The problem
A delivery SaaS that had to serve restaurants, drivers, and end customers without becoming a monolith that ships every Friday at 2am. The owners wanted independent scaling per surface — order traffic spikes at lunch, delivery tracking is steady, payment is bursty around end-of-day reconciliation — and a clean separation between business domains so the team could ship features without stepping on each other.
Architecture
Seven NestJS 11 services, each owning its own data and contract, sharing patterns but never databases:
pedeja-delivery-{auth, user, catalog, order, payment, notification, delivery}-api
───────────────────────────────────────────────────────────────────────────────
auth sessions · refresh · token rotation
user profiles · addresses · roles
catalog restaurants · menus · items · pricing
order placement · lifecycle state machine
payment providers · settlements · refunds
notification email · push · in-app dispatch
delivery rider assignment · ETA · proof of delivery
Each service exposes a versioned REST API documented with Swagger.
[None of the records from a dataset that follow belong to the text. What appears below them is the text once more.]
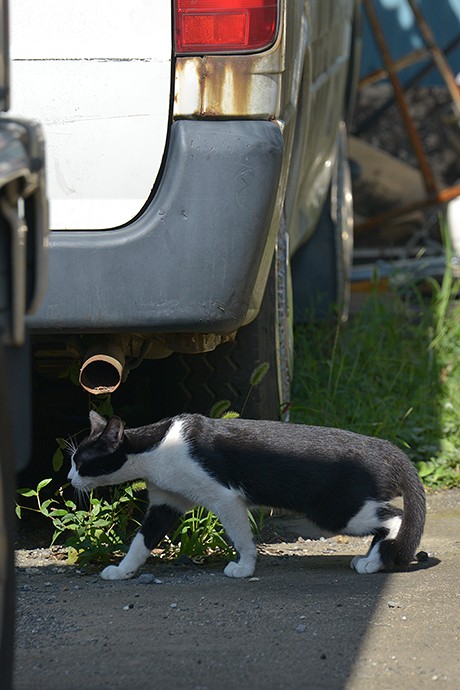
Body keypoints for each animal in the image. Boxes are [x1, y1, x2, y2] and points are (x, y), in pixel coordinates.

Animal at [69, 412, 428, 576]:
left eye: (81, 462)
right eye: (72, 461)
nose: (70, 478)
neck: (155, 449)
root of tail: (384, 448)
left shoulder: (224, 497)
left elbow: (241, 537)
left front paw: (244, 567)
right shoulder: (166, 502)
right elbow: (141, 542)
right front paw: (123, 571)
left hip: (335, 509)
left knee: (395, 517)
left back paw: (376, 561)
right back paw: (369, 559)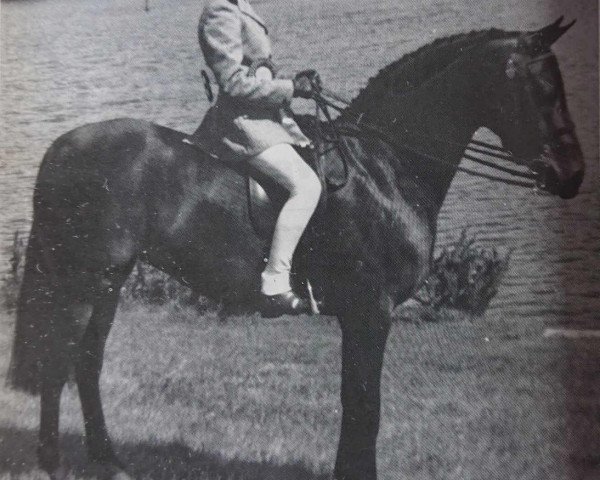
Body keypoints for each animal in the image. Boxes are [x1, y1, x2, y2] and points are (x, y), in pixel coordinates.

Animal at [7, 17, 584, 480]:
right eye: (539, 89)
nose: (574, 174)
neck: (384, 166)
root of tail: (63, 146)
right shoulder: (370, 310)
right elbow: (365, 406)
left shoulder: (364, 314)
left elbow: (357, 403)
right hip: (85, 280)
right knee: (59, 360)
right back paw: (54, 463)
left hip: (109, 281)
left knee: (87, 362)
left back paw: (107, 461)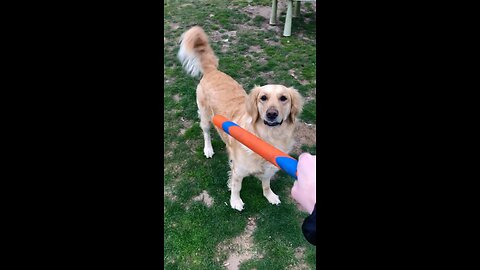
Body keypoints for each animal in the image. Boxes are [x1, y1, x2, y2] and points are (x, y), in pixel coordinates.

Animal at [178, 25, 302, 211]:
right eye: (263, 98)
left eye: (283, 98)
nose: (271, 114)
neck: (268, 137)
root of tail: (212, 71)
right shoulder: (239, 169)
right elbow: (237, 186)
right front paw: (235, 201)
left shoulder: (270, 166)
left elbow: (266, 184)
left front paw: (270, 196)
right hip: (205, 116)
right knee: (206, 133)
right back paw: (208, 149)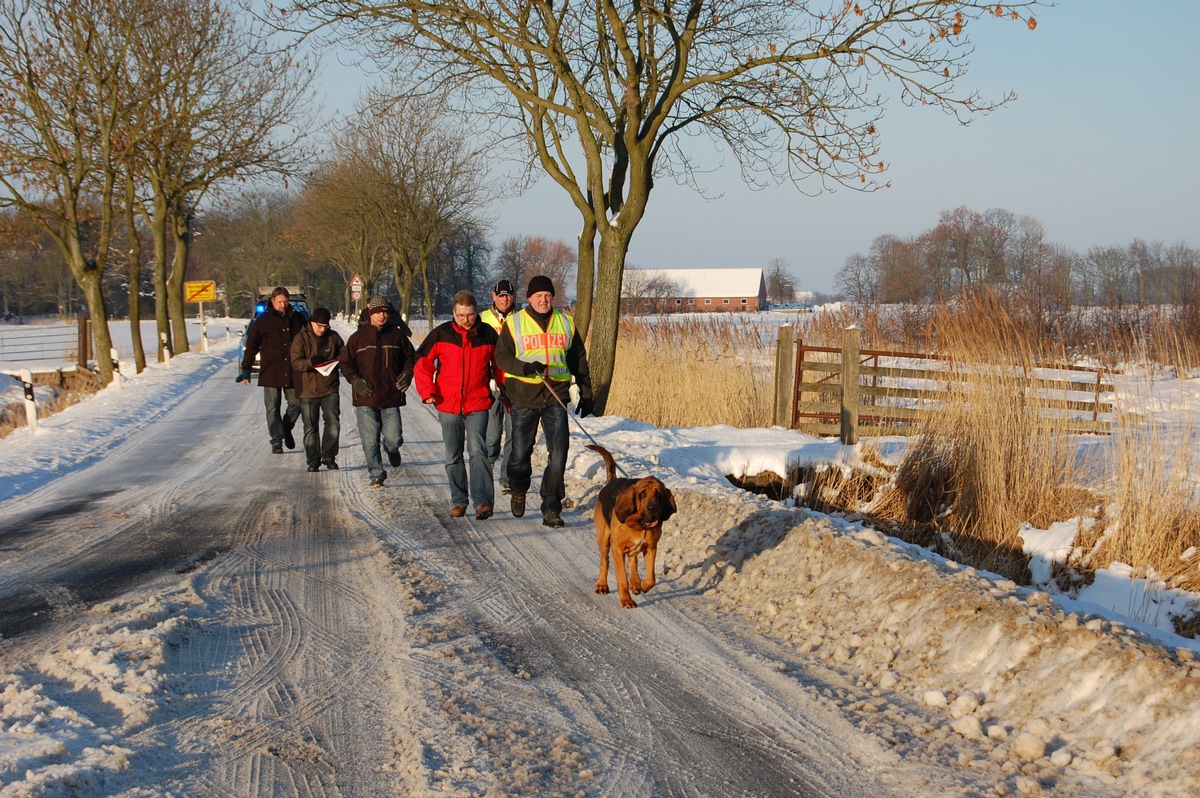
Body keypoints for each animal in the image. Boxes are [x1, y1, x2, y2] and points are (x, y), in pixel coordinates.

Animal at [588, 444, 676, 607]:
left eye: (658, 494)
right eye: (642, 494)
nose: (652, 508)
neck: (640, 525)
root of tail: (611, 482)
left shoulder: (651, 548)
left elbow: (651, 578)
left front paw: (642, 585)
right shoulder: (617, 549)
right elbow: (622, 577)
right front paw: (626, 600)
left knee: (633, 560)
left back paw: (635, 583)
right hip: (604, 540)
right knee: (605, 561)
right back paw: (602, 585)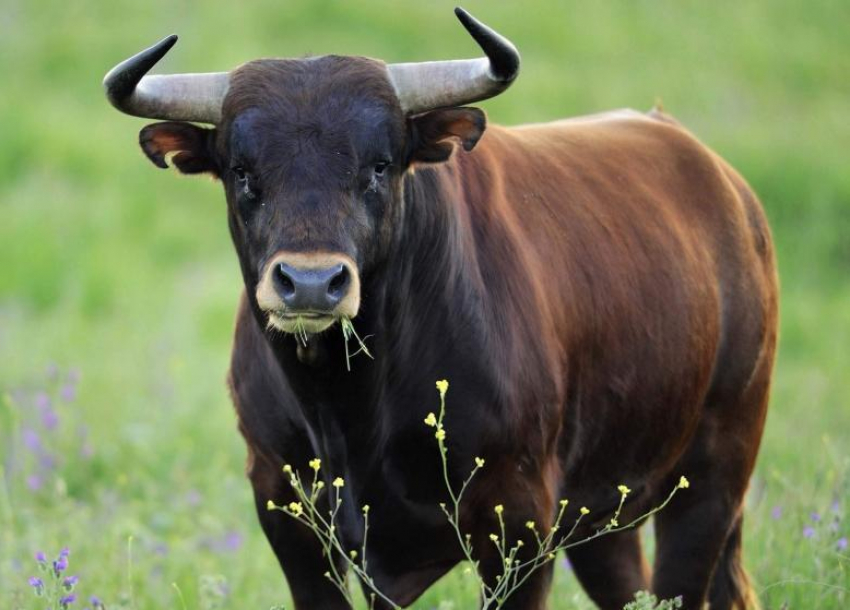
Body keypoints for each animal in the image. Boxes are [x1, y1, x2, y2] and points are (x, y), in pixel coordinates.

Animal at [104, 9, 776, 608]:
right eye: (242, 171)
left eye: (379, 165)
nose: (313, 283)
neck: (349, 408)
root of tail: (726, 186)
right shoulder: (289, 517)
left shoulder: (519, 526)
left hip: (713, 478)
Inter-service communication is HTTP for synchronous reads and Redis-backed queues for asynchronous side effects (notifications, settlement, ETA updates). Auth is centralized — a single JWT crosses every service, validated per-request.
Web backoffice
React 19 + Vite 7 with TanStack Router (file-based routing, automatic code splitting) and TanStack Query v5 for server state. UI primitives are shadcn/ui over Radix, styled with custom Tailwind v4 tokens. Forms run on React Hook Form + Zod with schemas mirroring the API contracts. Client state lives in Zustand stores (auth, UI, theme).
For local dev I wired MSW mocks against every service so the backoffice can boot and exercise the full UI without any backend running.
Mobile
The customer-facing app is Expo / React Native, sharing the domain types via a generated client so a change to an order schema in the backend propagates type-safely to both surfaces.
Outcome
Each service deploys independently. Adding a new payment method touches one service and zero others. Scaling lunch rush means scaling order and payment only — the rest stays at baseline. The web backoffice ships features at its own cadence, decoupled from the mobile release train.